# Given text
DC 7-Tensor decomposition with group invariance

Project Title: Tensor decomposition with group invariance
Advisors: H. Munthe-Kaas (UiT), C. Riener (UiT), E. Hubert (Inria), Mentor: Florian Strohl (UiT)
Objectives: The so called orbit recovery problem is the problem of recovering a planted signal from noisy measurements under unknown group actions. More concretely, one tries to recover the unknown vector from an observation which is distorted with some Gaussian noise and further transformed by a randomly drawn element from a compact group. This rather general setup covers many classical problems, for example, the discrete multireference alignment problem but also captures a wide array of practically relevant problems, for example in cryoelectron microscopy. The goal of the project will be to combine methods from invariant theory with semidefinite programming approaches to arrive at robust, reliable and more efficient algorithms for instances of this class of problems. Furthermore, we aim to bring our approaches to use in concrete examples stemming from structural biology and molecular chemistry. To this end we will have a collaboration with Florian Strohl who is the PI in the Optical System Development lab at UiT.

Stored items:

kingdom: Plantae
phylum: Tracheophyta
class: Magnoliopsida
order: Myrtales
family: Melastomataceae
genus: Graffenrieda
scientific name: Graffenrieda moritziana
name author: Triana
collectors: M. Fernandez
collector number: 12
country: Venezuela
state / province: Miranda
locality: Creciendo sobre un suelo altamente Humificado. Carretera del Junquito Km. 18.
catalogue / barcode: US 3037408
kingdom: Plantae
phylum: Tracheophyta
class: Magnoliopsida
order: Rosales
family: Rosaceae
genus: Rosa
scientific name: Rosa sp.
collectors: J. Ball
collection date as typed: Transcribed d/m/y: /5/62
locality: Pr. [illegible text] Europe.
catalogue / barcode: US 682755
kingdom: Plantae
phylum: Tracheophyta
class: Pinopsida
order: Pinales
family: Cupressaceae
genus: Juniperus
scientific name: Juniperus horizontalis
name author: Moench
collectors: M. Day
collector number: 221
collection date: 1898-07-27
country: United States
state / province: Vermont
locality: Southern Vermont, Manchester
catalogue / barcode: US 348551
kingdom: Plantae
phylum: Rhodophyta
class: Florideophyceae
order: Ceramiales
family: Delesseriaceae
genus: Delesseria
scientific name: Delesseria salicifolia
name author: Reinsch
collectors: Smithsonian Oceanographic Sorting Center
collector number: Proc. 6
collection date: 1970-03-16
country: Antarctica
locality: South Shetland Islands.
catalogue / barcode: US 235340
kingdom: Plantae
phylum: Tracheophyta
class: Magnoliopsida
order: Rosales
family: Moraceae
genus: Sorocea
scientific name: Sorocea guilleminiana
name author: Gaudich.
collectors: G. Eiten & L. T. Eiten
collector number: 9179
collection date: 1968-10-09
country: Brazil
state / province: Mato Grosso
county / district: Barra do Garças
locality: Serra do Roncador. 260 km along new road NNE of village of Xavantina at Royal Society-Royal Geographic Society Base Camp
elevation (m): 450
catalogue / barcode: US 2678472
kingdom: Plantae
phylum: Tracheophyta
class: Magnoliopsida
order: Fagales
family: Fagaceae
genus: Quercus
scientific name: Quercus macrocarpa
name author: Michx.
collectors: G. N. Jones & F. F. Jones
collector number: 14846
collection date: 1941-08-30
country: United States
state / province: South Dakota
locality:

# Actions to take
1. Decide whether each statement agrees with the project description, answering yes or no and quoting the deciding words: (a) Florian Strohl is the project's mentor. (b) The observations in the orbit recovery problem are distorted with Gaussian noise. (c) The project plans to combine invariant theory with deep learning.
2. According to the project description, in which lab is Florian Strohl the PI?
3. Please give the part of the project description that opens with the words "Project Title: Tensor" and closes with "Florian Strohl (UiT)", renaming "Advisors" as "Supervisors".
The items are separate material from the project description.

# Solutions per task
1.
(a) Yes: "Mentor: Florian Strohl (UiT)"
(b) Yes: "distorted with some Gaussian noise"
(c) No: "combine methods from invariant theory with semidefinite programming approaches"

2. The Optical System Development lab at UiT.

3.
Project Title: Tensor decomposition with group invariance
Supervisors: H. Munthe-Kaas (UiT), C. Riener (UiT), E. Hubert (Inria), Mentor: Florian Strohl (UiT)